EXCERTO =>
|---|

Decisão Arbitral
I. Relatório
1.A…, Ldª, pessoa colectiva n.º…, com sede na Rua…, n.º…, …, …-…, Amadora, requereu a constituição do tribunal arbitral em matéria tributária suscitando pedido de pronúncia arbitral com vista à declaração de ilegalidade de liquidações de imposto do Selo - Verba 28.1, da Tabela Geral - relativas a primeiras prestações do ano de 2014, no montante global de € 5567,33.
2. O pedido de constituição do tribunal arbitral foi apresentado em 3 de Julho de 2015, foi aceite pelo Presidente do CAAD e automaticamente notificado à requerida, Autoridade Tributária e Aduaneira (AT), em 15 do mesmo mês.
3. Nos termos do disposto na alínea a) do n.º 2 do artigo 6.º e da alínea b) do n.º 1 do artigo 11.º do Decreto-Lei n.º 10/2011, de 20 de Janeiro, com a redacção introduzida pelo artigo 228.º da Lei n.º 66-B/2012, de 31 de Dezembro (RJAT), o Conselho Deontológico designou como árbitro do tribunal arbitral singular o signatário, que comunicou a aceitação do encargo no prazo aplicável e notificou as partes dessa designação em 31 de Agosto de 2015.
4. Devidamente notificadas dessa designação, as partes não manifestaram vontade de recusar a designação do árbitro, nos termos conjugados do artigo 11.º, n.º 1, alíneas a) e b) do RJAT e dos artigos 6.º e 7.º do Código Deontológico.
5. Assim, em conformidade com o preceituado na alínea c) do n.º 1 do artigo 11.º do RJAT, com a redacção introduzida pelo artigo 228.º da Lei n.º 66-B/2012, de 31 de Dezembro, o tribunal arbitral singular foi constituído em 15 de Setembro de 2015.
6. Regularmente constituído, o tribunal arbitral é materialmente competente face ao preceituado nos artigos 2.º, n.º 1, alínea a), do RJAT.
7. As partes gozam de personalidade e capacidade judiciárias e têm legitimidade (arts. 4.º e 10.º, n.º 2, do RJAT, e art. 1.º da Portaria n.º 112-A/2011, de 22/03).
8. Por despacho de 4 de Novembro de 2015 foi designado o dia 15 do mesmo mês para a realização da reunião prevista no artigo 18º do RJAT. Oportunamente notificadas as partes, veio a requerida solicitar a dispensa da realização da referida reunião. Com a concordância da requerente e atento o conhecimento que decorre das peças processuais, julgado suficiente, foi aceite o pedido de dispensa, sendo facultada às partes a possibilidade de apresentarem alegações escritas.
9. Ambas as partes apresentaram alegações em que, no essencial, reafirmam as respectivas posições expressas na petição e na resposta.
II. Matéria de facto
10. Está em causa no presente processo a incidência do imposto do Selo, prevista no artigo 1.º do Código do Imposto do Selo e Verba 28.1 da respectiva Tabela, sobre prédios urbanos habitacionais de valor igual ou superior a 1 milhão de euros, quando referida a imóveis em regime de propriedade total, ou vertical, mas compostos de partes susceptíveis de utilização independente.

|---|

LINHAS DE DADOS =>

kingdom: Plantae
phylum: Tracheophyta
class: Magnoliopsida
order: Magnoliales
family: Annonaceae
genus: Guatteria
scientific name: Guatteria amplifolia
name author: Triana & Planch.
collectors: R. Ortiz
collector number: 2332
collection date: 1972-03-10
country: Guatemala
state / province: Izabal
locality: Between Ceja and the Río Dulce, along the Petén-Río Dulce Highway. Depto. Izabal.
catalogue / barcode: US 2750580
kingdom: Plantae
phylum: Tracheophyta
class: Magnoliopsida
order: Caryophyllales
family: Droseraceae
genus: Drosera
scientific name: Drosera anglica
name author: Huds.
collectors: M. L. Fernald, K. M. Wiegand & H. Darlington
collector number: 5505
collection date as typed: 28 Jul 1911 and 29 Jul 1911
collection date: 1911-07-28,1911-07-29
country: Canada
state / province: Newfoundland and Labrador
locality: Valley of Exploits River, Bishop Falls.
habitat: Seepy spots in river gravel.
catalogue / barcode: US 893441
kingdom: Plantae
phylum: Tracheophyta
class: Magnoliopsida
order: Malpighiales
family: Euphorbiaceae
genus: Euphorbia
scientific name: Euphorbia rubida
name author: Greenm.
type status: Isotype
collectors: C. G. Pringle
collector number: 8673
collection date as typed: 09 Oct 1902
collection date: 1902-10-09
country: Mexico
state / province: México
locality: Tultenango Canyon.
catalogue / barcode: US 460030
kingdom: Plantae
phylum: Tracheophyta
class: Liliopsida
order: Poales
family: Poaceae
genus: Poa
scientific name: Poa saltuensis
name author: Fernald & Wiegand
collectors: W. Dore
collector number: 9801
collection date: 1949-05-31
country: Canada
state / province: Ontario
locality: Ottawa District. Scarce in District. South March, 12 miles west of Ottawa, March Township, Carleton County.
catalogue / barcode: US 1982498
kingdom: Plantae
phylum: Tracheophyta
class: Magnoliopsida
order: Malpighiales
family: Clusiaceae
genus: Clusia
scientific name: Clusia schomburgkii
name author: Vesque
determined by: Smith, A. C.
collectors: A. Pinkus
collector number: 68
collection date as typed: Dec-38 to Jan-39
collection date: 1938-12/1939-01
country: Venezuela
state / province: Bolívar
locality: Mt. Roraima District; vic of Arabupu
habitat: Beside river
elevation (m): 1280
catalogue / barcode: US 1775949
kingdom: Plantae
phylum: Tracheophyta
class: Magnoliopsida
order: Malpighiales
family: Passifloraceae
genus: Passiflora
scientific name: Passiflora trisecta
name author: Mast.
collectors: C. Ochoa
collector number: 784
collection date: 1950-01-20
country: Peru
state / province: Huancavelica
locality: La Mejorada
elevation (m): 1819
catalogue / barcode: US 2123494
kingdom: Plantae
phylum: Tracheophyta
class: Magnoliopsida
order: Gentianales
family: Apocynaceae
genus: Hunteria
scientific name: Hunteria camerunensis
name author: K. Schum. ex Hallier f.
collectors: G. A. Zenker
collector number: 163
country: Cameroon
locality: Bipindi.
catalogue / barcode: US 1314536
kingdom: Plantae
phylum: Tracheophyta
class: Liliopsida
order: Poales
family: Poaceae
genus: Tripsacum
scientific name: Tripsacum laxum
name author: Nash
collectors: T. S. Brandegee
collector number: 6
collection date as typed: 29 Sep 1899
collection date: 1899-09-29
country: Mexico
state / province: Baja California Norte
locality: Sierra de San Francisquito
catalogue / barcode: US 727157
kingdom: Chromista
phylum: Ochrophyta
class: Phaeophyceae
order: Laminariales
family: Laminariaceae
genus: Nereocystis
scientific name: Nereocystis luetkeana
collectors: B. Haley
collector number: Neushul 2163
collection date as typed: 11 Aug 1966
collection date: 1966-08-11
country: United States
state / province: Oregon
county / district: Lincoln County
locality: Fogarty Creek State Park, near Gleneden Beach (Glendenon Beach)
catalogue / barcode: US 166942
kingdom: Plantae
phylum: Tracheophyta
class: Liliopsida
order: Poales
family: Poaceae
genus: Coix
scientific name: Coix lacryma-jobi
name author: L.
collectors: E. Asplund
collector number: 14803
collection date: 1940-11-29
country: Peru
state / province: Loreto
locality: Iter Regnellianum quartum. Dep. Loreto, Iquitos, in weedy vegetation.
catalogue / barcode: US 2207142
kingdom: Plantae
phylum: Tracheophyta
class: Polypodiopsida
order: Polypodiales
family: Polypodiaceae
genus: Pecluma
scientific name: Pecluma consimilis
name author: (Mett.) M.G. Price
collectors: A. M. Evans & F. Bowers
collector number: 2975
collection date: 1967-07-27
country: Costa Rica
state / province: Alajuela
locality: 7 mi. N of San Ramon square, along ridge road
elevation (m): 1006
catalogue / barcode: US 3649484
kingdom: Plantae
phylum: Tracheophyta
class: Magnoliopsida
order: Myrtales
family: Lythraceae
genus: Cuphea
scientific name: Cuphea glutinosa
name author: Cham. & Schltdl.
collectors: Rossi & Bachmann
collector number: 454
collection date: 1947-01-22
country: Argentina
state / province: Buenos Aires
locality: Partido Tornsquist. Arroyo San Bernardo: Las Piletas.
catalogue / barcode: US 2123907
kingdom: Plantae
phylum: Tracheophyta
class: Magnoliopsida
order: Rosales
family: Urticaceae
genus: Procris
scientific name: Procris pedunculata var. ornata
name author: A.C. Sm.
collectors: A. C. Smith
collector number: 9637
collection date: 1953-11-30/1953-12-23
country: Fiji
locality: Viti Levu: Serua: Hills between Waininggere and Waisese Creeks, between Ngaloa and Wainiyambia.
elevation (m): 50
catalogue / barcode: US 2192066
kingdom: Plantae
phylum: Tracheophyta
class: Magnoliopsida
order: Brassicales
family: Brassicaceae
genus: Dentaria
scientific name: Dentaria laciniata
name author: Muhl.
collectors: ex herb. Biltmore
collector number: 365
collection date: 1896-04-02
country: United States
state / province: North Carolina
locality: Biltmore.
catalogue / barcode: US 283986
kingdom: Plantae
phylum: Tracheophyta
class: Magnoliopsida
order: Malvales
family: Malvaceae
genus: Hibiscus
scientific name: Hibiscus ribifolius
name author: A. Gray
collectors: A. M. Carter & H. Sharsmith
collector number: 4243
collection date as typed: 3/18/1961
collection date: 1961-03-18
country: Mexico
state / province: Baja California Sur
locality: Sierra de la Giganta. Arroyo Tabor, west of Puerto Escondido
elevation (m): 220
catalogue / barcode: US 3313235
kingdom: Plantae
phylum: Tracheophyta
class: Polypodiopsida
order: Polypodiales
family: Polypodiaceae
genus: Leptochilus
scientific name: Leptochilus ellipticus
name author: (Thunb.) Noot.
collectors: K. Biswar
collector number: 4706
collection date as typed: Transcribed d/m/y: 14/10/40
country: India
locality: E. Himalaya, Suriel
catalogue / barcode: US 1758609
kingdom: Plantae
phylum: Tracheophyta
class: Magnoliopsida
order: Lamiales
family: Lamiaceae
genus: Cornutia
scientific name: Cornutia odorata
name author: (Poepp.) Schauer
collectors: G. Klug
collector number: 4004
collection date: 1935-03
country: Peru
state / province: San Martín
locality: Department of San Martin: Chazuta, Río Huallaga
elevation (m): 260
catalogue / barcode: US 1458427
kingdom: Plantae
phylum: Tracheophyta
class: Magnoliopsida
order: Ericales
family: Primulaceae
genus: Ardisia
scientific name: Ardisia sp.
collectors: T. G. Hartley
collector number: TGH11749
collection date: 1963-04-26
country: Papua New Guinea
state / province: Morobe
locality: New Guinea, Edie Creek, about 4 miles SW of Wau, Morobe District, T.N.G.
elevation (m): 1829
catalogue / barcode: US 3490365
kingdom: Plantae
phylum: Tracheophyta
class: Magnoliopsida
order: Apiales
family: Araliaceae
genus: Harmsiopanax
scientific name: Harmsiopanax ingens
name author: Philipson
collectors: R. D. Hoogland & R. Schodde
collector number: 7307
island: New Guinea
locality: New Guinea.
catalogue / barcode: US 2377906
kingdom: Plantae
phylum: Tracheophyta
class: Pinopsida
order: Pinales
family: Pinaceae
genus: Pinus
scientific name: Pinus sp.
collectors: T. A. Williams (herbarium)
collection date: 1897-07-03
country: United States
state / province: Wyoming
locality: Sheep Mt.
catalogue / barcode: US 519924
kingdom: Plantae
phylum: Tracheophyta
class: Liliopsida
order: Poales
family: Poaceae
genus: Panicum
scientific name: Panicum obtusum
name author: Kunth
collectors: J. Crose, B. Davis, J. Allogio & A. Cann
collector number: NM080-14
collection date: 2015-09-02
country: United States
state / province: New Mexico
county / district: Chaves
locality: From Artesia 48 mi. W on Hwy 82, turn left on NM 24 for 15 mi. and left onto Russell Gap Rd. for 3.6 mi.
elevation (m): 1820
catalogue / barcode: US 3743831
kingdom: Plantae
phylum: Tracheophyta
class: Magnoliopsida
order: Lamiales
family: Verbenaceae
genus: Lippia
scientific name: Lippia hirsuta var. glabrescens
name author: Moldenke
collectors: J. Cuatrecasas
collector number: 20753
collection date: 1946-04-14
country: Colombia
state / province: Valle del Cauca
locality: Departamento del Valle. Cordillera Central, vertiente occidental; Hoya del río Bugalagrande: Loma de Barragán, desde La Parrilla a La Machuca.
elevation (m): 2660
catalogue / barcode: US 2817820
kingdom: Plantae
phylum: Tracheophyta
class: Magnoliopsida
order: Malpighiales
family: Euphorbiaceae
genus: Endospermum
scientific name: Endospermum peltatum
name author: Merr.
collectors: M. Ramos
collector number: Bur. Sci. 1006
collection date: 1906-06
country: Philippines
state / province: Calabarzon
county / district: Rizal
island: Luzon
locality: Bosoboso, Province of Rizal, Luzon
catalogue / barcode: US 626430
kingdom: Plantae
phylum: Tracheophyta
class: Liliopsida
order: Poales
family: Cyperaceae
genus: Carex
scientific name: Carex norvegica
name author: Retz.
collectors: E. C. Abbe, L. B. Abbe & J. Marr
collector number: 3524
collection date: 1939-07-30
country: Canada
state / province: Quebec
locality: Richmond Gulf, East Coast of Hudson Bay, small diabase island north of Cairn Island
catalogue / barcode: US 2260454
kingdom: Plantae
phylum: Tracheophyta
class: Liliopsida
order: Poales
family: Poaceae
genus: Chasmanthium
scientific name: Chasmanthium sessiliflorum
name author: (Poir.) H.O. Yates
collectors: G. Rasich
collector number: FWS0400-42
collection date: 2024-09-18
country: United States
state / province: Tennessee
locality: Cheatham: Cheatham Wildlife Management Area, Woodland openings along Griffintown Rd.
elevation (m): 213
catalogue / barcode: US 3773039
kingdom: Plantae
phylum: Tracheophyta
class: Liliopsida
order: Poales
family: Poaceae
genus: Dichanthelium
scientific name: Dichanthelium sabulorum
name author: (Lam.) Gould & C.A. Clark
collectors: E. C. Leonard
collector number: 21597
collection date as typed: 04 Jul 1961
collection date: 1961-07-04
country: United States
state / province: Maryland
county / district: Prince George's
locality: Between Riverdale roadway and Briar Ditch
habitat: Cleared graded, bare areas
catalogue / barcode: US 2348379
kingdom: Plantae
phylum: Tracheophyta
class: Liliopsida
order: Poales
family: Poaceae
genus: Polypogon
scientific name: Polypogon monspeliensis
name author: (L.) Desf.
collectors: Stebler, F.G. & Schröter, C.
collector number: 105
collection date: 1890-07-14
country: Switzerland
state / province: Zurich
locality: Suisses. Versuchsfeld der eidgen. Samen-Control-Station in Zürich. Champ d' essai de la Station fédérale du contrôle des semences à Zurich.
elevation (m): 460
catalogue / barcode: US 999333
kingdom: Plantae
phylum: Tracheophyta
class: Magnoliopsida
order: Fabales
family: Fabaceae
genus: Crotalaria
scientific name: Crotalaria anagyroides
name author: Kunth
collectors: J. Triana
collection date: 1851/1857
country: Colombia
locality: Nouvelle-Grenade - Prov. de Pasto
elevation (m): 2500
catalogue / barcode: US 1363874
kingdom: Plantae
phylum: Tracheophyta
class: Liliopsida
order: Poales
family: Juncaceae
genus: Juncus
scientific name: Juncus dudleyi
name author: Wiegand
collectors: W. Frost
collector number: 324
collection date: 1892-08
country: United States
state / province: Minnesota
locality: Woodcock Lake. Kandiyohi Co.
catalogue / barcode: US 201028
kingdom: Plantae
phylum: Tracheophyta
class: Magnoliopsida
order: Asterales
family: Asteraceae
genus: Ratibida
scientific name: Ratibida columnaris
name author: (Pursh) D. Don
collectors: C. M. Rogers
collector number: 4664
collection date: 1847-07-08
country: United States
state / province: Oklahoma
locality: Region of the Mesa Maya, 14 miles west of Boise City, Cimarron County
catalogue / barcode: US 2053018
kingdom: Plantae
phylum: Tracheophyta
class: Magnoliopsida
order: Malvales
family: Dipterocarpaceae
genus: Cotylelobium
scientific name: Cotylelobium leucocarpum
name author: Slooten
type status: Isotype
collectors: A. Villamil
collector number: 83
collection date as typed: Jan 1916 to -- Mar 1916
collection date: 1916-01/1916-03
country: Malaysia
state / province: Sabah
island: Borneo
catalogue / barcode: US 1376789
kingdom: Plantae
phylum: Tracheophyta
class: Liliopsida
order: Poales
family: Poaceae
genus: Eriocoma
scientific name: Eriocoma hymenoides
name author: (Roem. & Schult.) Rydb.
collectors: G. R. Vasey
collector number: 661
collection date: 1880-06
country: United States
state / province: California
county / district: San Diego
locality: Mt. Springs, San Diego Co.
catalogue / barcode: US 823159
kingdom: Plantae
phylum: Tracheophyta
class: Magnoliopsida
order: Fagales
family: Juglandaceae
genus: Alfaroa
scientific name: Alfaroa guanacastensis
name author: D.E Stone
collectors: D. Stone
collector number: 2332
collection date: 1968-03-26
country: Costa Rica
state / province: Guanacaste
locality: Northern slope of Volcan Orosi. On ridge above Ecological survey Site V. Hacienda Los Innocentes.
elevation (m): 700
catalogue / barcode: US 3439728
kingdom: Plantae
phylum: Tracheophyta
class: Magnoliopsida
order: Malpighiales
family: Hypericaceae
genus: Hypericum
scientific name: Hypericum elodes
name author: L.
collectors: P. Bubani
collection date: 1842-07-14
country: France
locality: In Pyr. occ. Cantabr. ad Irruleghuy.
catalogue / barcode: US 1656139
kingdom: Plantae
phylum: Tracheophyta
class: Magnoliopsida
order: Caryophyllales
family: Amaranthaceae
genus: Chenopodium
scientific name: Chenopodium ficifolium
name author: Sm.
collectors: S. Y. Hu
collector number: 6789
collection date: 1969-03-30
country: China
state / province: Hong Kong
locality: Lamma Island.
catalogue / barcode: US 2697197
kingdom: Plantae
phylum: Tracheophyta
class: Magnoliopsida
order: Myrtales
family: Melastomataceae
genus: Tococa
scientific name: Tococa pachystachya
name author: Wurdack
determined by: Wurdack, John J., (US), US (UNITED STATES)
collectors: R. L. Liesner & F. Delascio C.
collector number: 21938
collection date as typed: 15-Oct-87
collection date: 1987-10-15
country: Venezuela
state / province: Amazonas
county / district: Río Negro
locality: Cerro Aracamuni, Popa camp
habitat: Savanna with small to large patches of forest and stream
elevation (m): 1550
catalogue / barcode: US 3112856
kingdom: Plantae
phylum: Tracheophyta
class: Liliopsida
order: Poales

|---|

TAREFAS =>
1 – Diga se cada frase está de acordo com a decisão arbitral, respondendo sim ou não e citando as palavras do texto que o mostram: (a) O pedido de constituição do tribunal arbitral foi apresentado em 3 de julho de 2015. (b) A reunião prevista no artigo 18.º do RJAT chegou a realizar-se. (c) Só a requerente apresentou alegações escritas.
2 – Segundo a decisão arbitral, em que dia ficou constituído o tribunal arbitral singular?
3 – Prossiga a decisão arbitral sobre o imposto do Selo a partir da última frase.

RESPOSTAS ESCRITAS =>
1 –
(a) Sim: "O pedido de constituição do tribunal arbitral foi apresentado em 3 de Julho de 2015".
(b) Não: "foi aceite o pedido de dispensa".
(c) Não: "Ambas as partes apresentaram alegações".

2 – Em 15 de Setembro de 2015.

3 –
11. Relativamente aos prédios que revestem tal característica entende a requerida (AT) que o valor limite a considerar para efeitos de incidência tributária é o valor resultante do somatório dos valores patrimoniais das partes habitacionais, objecto de avaliação separada. Diversamente, é entendimento da jurisprudência arbitral maioritária que tal valor limite deverá ser definido em função do valor patrimonial tributário atribuído a cada uma das unidades habitacionais susceptíveis de utilização independente.[i]
12. É, pois no quadro legal assim muito sumariamente definido que se insere o objecto do presente pedido de pronúncia arbitral para cuja apreciação relevam os elementos factuais referidos nos pontos seguintes, que aqui se dão por inteiramente provados.
13. A requerente, no ano de 2014, era proprietária do prédio urbano situado Rua…, n.ºs…, …A, …B, …C e Rua de … …, n.ºs … e … A, freguesia de…, em Lisboa, inscrito na matriz predial respectiva sob o artigo U-… .
14. Na respectiva caderneta predial, o referido prédio, com o valor patrimonial total de € 1 796 135,21, é descrito como constituído em propriedade total, com 23 andares ou divisões susceptíveis de utilização independente.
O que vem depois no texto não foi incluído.